How was your experience building one of the very first word2matrix embedding solutions?
In the early 1980s, I managed a company with many students who wanted to learn a language. I had a choice. Increase the number of teachers or automate vast portions of the process. I decided to go for automation. Any intelligent system requires calculations. I found that converting words and word pieces into numbers was far more efficient than directly analyzing the words.
I thus create a word2vector system, patented it in 1982, wrote a textbook, and implemented it in our company. Students began to take specific courses independently in our lab without a teacher. I then went further in the next few years, writing one of the first Cognitive NLP Chatbots with was successfully implemented for an industrial amount of students.
Being the author of three cutting-edge AI solutions, what is your take on the shrinkage of job opportunities due to AI?

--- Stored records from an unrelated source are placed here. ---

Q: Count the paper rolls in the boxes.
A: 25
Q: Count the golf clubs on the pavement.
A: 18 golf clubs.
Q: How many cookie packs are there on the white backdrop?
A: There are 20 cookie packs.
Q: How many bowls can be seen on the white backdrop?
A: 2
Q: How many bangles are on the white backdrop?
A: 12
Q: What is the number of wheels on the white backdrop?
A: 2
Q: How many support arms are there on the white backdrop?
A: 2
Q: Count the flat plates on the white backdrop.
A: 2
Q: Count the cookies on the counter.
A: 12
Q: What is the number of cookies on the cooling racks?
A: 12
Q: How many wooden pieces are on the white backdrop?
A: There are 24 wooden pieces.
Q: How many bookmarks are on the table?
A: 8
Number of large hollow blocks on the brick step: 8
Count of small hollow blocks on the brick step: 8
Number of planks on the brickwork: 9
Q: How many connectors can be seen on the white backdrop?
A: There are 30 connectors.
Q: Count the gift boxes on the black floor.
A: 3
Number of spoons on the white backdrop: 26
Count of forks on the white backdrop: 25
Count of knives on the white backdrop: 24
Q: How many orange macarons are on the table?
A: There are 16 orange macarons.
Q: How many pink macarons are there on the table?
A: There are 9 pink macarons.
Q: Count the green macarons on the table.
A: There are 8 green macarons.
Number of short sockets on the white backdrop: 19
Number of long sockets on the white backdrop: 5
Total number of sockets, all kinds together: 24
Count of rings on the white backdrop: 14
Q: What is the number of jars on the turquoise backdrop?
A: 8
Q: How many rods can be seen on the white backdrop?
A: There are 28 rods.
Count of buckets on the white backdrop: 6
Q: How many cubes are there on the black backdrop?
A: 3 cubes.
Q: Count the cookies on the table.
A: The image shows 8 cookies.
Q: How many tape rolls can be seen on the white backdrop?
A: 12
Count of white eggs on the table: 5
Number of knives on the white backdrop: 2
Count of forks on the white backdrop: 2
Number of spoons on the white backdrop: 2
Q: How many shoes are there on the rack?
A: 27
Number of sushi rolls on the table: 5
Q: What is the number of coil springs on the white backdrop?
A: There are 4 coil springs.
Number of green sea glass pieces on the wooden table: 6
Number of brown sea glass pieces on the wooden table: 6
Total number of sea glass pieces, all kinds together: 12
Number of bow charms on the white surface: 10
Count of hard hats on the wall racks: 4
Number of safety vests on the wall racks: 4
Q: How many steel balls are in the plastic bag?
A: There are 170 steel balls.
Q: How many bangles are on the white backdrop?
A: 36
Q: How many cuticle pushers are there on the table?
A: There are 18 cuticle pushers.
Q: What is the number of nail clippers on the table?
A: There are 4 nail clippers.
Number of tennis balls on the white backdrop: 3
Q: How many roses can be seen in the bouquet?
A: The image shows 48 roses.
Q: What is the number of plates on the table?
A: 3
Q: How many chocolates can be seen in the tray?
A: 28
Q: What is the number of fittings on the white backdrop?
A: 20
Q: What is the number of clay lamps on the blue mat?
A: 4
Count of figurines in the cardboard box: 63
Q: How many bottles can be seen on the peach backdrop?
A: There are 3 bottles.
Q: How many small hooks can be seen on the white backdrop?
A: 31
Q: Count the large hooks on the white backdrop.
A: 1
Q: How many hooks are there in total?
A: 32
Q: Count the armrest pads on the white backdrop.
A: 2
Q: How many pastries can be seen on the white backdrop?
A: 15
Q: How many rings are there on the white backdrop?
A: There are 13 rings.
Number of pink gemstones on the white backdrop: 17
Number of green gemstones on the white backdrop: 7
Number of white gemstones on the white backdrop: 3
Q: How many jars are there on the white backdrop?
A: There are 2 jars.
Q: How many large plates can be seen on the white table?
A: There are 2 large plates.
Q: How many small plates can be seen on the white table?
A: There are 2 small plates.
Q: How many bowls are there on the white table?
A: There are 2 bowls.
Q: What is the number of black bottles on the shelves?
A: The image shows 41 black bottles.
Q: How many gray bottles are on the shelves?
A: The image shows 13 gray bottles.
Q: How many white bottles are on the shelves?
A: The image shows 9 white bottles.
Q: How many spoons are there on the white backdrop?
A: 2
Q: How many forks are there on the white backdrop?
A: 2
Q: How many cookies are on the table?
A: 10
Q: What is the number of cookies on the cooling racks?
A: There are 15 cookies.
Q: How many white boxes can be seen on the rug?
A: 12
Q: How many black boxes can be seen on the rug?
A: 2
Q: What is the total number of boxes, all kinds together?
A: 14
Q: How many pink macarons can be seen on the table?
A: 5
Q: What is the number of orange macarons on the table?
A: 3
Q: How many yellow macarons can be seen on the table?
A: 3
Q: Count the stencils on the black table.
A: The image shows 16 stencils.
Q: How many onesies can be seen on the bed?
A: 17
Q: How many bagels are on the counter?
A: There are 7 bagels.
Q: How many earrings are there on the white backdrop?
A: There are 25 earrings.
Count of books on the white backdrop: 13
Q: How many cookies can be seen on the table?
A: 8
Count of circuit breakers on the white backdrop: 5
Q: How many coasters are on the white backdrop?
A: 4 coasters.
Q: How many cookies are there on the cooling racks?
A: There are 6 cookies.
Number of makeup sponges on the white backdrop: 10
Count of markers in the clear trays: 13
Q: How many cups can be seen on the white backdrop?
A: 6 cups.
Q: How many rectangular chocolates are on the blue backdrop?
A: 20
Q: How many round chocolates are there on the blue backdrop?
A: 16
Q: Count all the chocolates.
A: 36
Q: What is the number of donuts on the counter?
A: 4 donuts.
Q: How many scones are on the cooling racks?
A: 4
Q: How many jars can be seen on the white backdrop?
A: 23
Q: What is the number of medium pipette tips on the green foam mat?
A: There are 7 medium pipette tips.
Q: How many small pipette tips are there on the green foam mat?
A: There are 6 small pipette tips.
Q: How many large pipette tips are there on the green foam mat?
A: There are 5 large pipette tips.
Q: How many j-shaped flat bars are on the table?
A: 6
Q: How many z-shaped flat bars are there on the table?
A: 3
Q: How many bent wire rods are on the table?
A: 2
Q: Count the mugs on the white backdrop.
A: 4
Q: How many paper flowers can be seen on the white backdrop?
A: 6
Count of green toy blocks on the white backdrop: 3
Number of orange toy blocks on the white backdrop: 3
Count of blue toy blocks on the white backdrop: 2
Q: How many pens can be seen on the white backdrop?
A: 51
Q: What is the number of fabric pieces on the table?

Automation began centuries ago with water mills, windmills, textile machines, locomotives, and more recently, motorized personal vehicles in the early 20th century. Tractors replaced millions of jobs in the fields.
Services are no exception. In the 1950s, hundreds of thousands of tellers, actual humans, worked in banks around the world. Today everybody goes to an ATM. ATM stands for Automated Teller Machine(ATM). “Automated teller,” says it all. A person performing a service was automated.
Software is the automation of human tasks from the beginning, from accounting to stock market management and thousands of tasks.
Artificial intelligence is simply a recent form of automation, just like all other automation. AI cannot replace traditional mathematics in physics. The calculation of differential equations driving rockets and satellites requires classical software precision, not artificial intelligence.
AI is only a component of automation, like when cars replaced horses and all of the jobs that went with horse-driven transportation.
AI will not replace everything because AI is useless in many fields. AI consultants will always be necessary to implement AI.
Why has Python become the most suitable language for natural language processing?
It’s important not to confuse the concepts of “most used” and “most suitable.” Python is a great intuitive language to learn AI and NLP. But it’s not a prerequisite. Python is easy to use and run, making it the shortest path, at this point, to take to learn AI.
But do not be mistaken. C++ skills will also be required in large real-life projects, for example.
My advice. Learn AI with Python at full speed. Do some implementations with Python. But learn other languages such as C++, Java, and more. Real-life pipelines require classical processes and algorithms, not only AI. In some projects, C++ will boost performances, for example.
Tell us about your book, Transformers for Natural Language Processing. What trajectory does your book follow to help its readers master transformers?
Reading my book on transformers will help you save weeks and maybe months of effort trying to understand how they work by watching videos and reading blogs.
The reader will begin by learning the original Transformer in depth. Once the transformer’s building blocks are mastered, the reader will learn how to train and fine-tune a transformer. The reader will then build and run the main transformer models such as BERT, RoBERTa, GPT-2, T5, and more. The models will be applied to NLP tasks such as document summarization, Q&As, semantic analysis, and a wide range of NLP tasks. The book contains a method to analyze fake news with transformers.
The book also goes beyond the architecture of transformers and into the world of usage. You will learn how to build, train, fine-tune, and implement transformers.